Logs are useful to debug problems. They’re also, in my view, a trap for metrics to go into. We are doing a really good job lately at avoiding the latter, but that doesn’t mean we can continue to get away with providing our engineers with sub-optimal tooling for log analysis.

We already know about the Elastic Stack, but I went to a talk on Loki just to see what that was about and I liked what I heard — “built for engineers to solve problems” in particular — but I think it’s just too early days for us to gamble on it. Probably. Maybe. We will see 😄

It was also interesting to observe how crowded the booths for Elastic, Loki, Logz.io and DataDog were. Or maybe folks just wanted the stickers … 😉

3. Distributed Tracing

We are pretty close to needing to provide some sort of distributed tracing tool, in my view. We are doing microservice-y things and we are at the point now where those microservices are a little less customer → microservice → legacy and a bit more customer → microservice → another microservice → oh and maybe another microservice too → eventually legacy.
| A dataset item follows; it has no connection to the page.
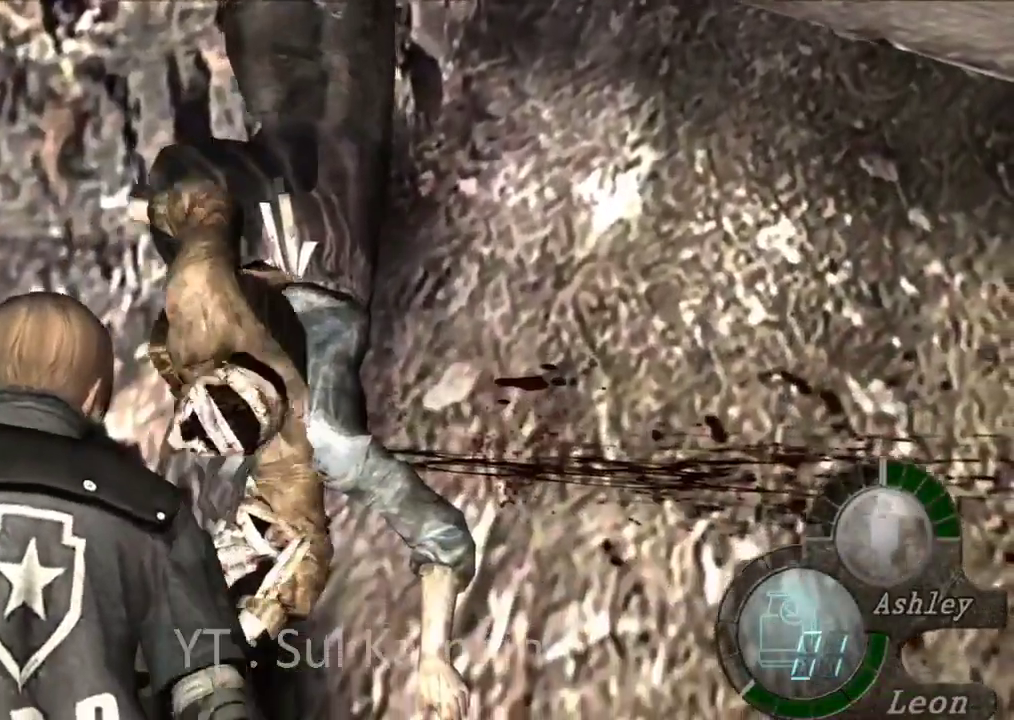
{"dt_ms": 500, "buttons": [], "left_stick": "down", "right_stick": "center", "button_events": [[233, "A", "up"]]}
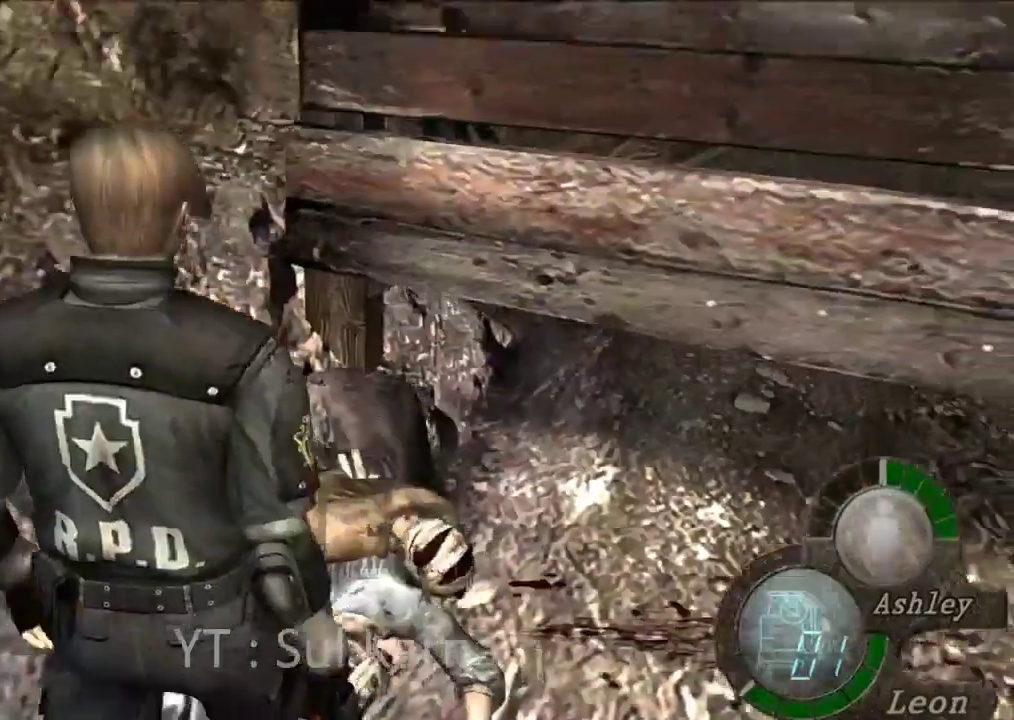
{"dt_ms": 500, "buttons": [], "left_stick": "center", "right_stick": "down", "button_events": []}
So the news that the two main open source ways of instrumenting that stuff — OpenTracing & OpenCensus — are joining together (in a backwards-compatible way) is very pleasing indeed.

I’m hoping we’ll have an excuse to write more about this topic soon once we’ve gotten more hands-on with some of the tooling in this area. It looks very powerful.

A nod to the wonderful TV Show the IT Crowd

Wrap Up

And that wasn’t all either — I went to some other really interesting specialist tracks, including a couple of sessions on Open Policy Agent & Gatekeeper (which I think we should use), Multi-Cluster Ingress, dynamic pod auto-scaling, a Custom Deployment Controller, plus some weird and wonderful Kubernetes failure scenarios.

All-in-all, it was a really fantastic conference with loads and loads of technical depth on an incredibly diverse platform ecosystem, which is supported by an active and enthusiastic community.